Futebol melhora risco cardiovascular em crianças com excesso de peso 1022

Um estudo, realizado por investigadores da Faculdade de Medicina da Universidade do Porto (FMUP) concluiu, que o futebol é uma “estratégia eficaz” para melhorar fatores de risco cardiovascular, em crianças com excesso de peso.

O trabalho, denominado por “Cardiovascular effects of 3 months of football training in overweight children examined by comprehensive echocardiography: a pilot study”, foi publicado na revista internacional Progress in Cardiovascular Diseases, e é da autoria de Peter RHansen, Lars Andersen, António Rebelo, Joao Brito, Therese Hornstrup, Jakob Schmidt, Sarah Jackman, Jorge Mota, Carla Rêgo, Jose Oliveira, André Seabra e Peter Krustrup.

A investigação tinha como objetivo investigar os efeitos do futebol na obesidade infantil.

O estudo, financiado pela UEFA e também desenvolvido por investigadores da Faculdade de Desporto (FADEUP) e da Faculdade de Farmácia (FFUP), envolveu 40 crianças com excesso de peso acompanhadas numa consulta de pediatria por excesso de peso e obesidade em hospitais do Porto (CUF e Hospital de São João).

Fez-se uma avaliação do estado de nutrição das crianças, em que caracterizou a composição corporal, o desenvolvimento sexual, os marcadores metabólicos e aplicamos inquéritos da vertente psicossocial.

Depois de avaliados os vários parâmetros, as crianças foram divididas em dois grupos, sendo que metade frequentou três sessões extracurriculares de futebol e a outra metade praticou diferentes atividades de pavilhão, como jogos, corrida e ginástica.

No fim da intervenção, os investigadores voltaram a avaliar os parâmetros.

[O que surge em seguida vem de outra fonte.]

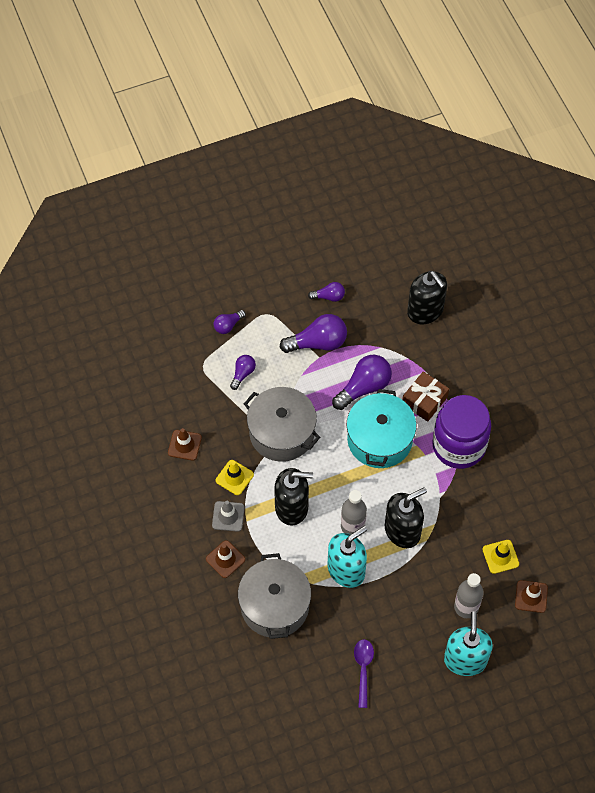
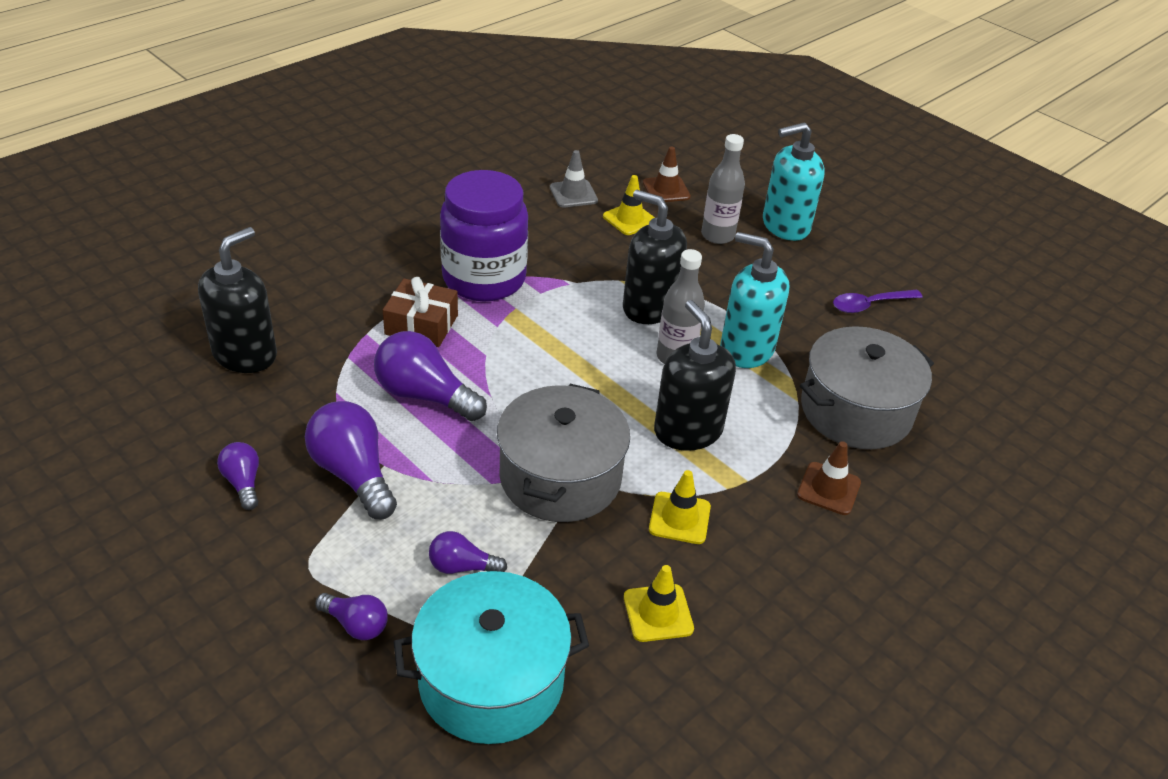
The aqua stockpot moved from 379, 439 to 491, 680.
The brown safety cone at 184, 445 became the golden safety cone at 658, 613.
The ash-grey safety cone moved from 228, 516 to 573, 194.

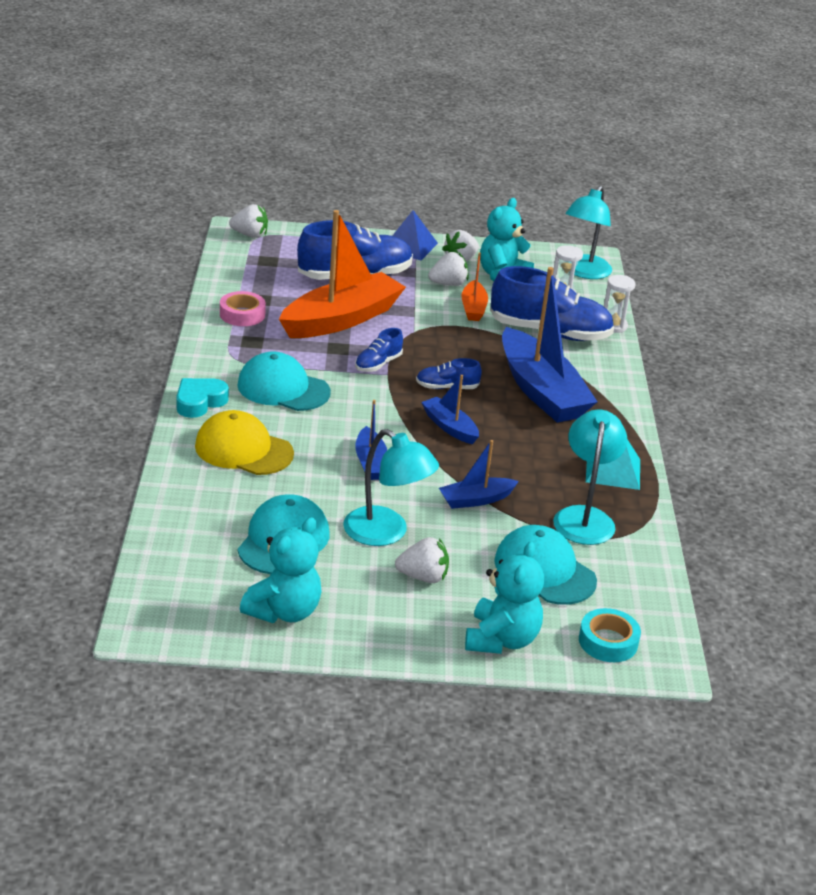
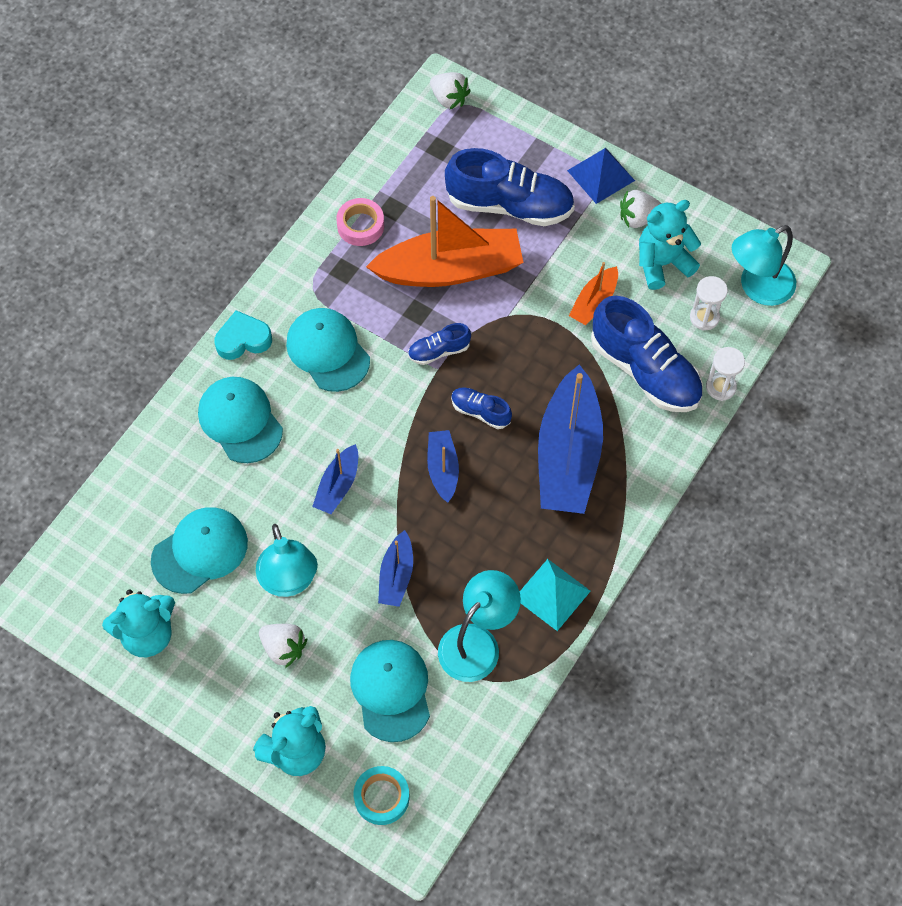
The snow-white berry at 448, 284 disappeared.
The golden cap at 243, 450 became the aqua cap at 240, 421.
The royal blue sailboat at 476, 500 turned 90 degrees counterclockwise.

Concluíram que o grupo que praticou futebol apresentou uma eficácia superior nos diferentes parâmetros cardiovasculares e metabólicos avaliados comparativamente com o outro grupo.

O grupo que praticou futebol três vezes por semana para além das aulas de educação física curriculares obteve maior e melhor impacto nos seus marcadores de estado nutricional, metabólicos, comportamentais e psicossociais do que o outro grupo. Para além disso, o grupo que praticou diferentes atividades de pavilhão também mudaram favoravelmente os seus parâmetros.

Pode consultar o estudo aqui.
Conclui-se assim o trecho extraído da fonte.